>> Begin PROVIDED RECORDS

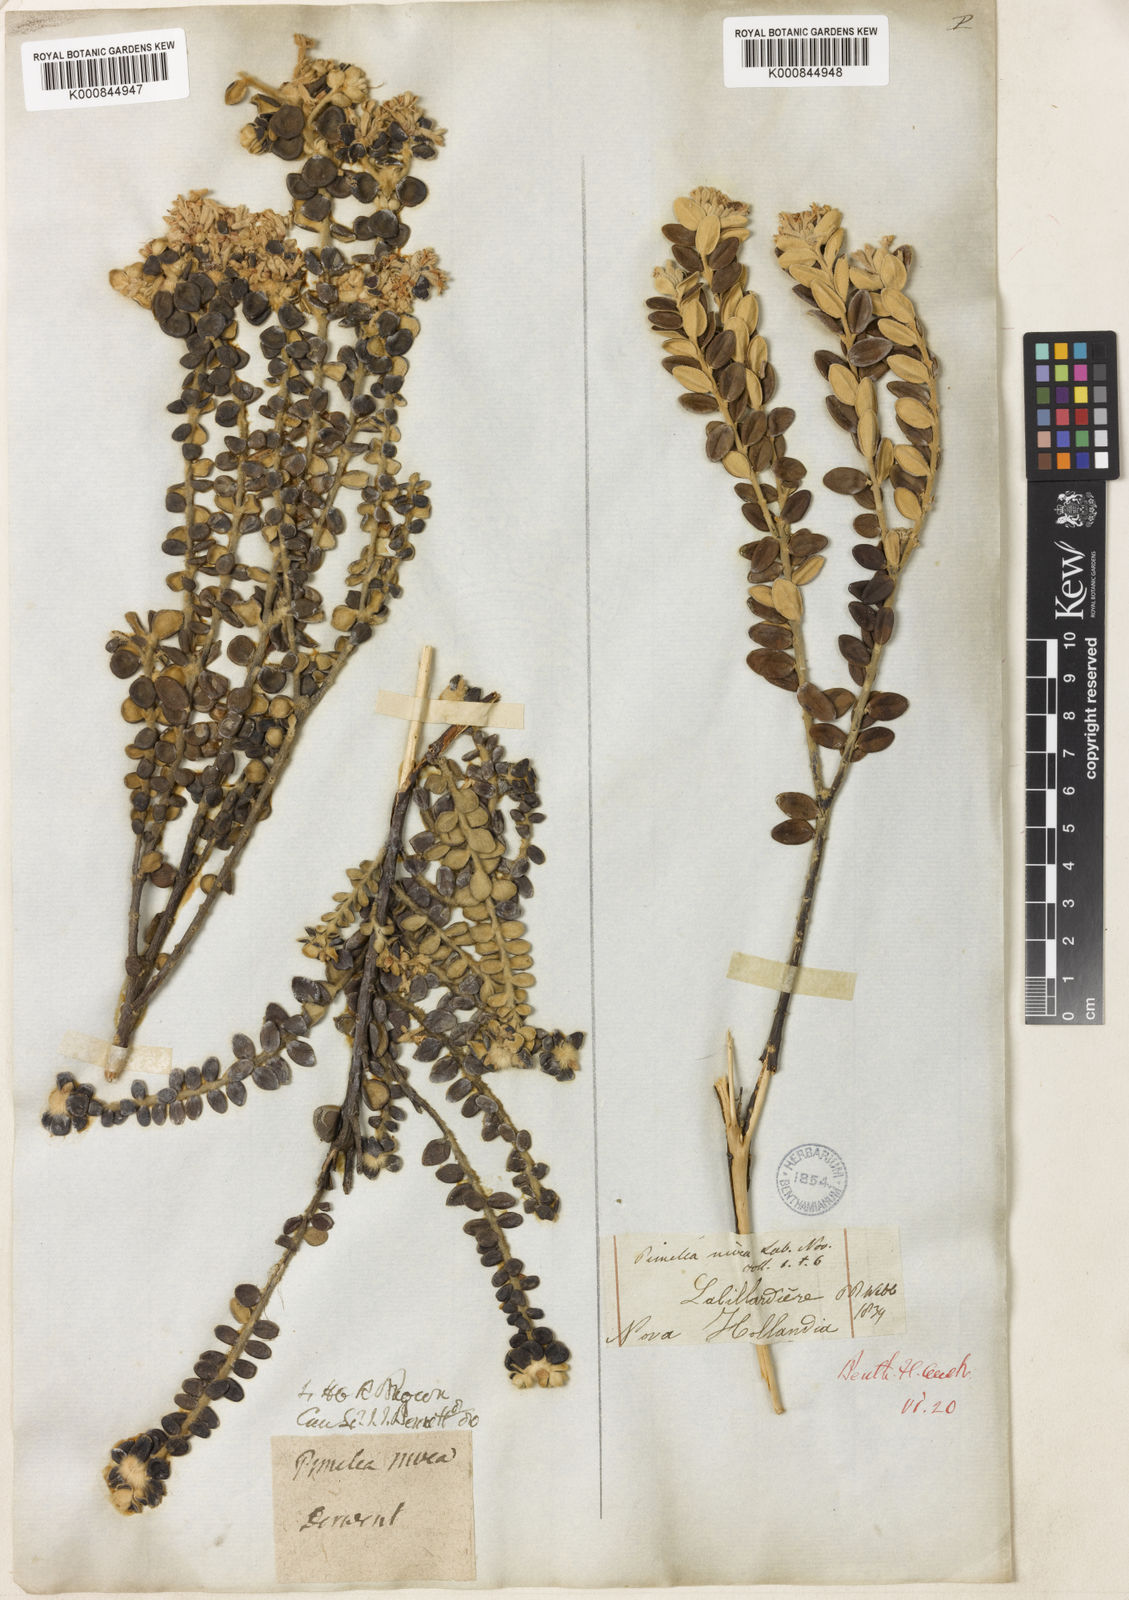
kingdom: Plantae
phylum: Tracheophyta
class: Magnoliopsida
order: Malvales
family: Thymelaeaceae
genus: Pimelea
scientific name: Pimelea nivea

>> End PROVIDED RECORDS

Reproduce every text line of the listing above without alteration, and omit the pictures from your answer.

▶ [RESULT OF THE EXERCISE]:
kingdom: Plantae
phylum: Tracheophyta
class: Magnoliopsida
order: Malvales
family: Thymelaeaceae
genus: Pimelea
scientific name: Pimelea nivea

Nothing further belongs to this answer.